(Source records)

=======

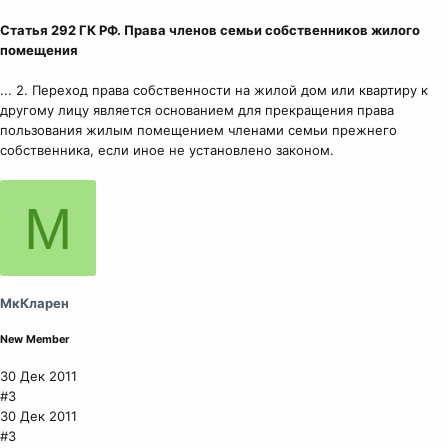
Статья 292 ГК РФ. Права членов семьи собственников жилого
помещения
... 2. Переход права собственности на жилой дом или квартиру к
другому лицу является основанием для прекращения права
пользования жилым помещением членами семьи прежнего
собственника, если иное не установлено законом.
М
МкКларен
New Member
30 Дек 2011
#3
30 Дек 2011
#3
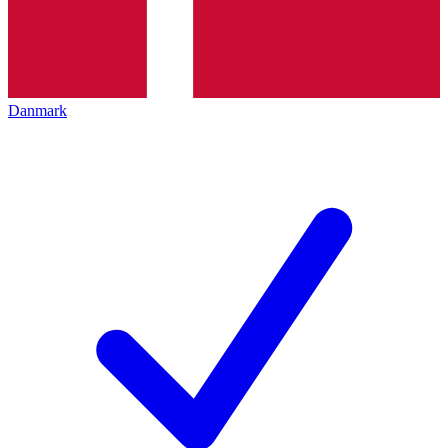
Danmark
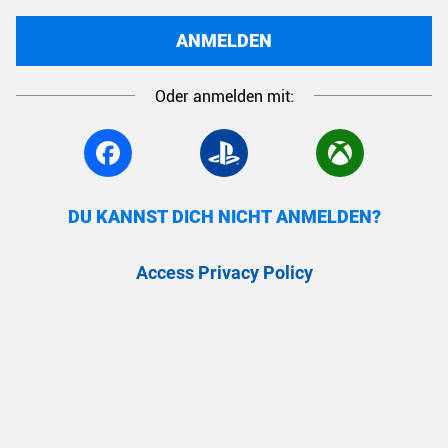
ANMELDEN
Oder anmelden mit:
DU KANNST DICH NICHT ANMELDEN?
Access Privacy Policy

=======

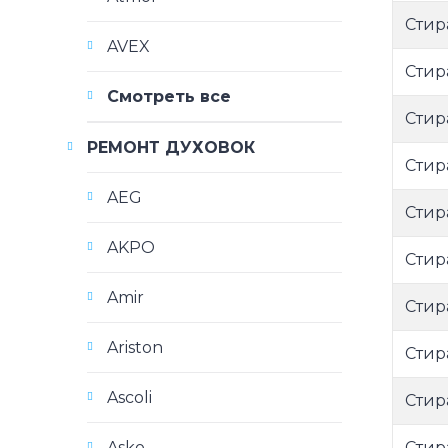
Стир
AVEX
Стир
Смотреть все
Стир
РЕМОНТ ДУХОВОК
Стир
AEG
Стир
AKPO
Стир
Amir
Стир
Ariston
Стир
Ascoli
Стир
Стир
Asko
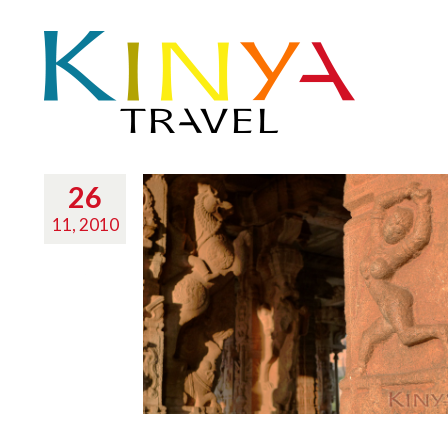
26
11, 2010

=======

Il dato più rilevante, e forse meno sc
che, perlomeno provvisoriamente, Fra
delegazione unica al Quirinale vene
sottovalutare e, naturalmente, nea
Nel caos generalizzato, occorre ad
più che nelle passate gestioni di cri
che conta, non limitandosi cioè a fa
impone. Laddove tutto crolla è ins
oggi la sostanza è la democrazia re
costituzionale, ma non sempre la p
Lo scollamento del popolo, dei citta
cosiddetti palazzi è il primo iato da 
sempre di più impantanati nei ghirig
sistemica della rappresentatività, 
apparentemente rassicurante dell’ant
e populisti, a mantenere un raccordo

=======

YOUR OBJECTIVE: Locate each line in the material above that contains the string "семьи". Copy every one of those lines.

SOLUTION:
Статья 292 ГК РФ. Права членов семьи собственников жилого
пользования жилым помещением членами семьи прежнего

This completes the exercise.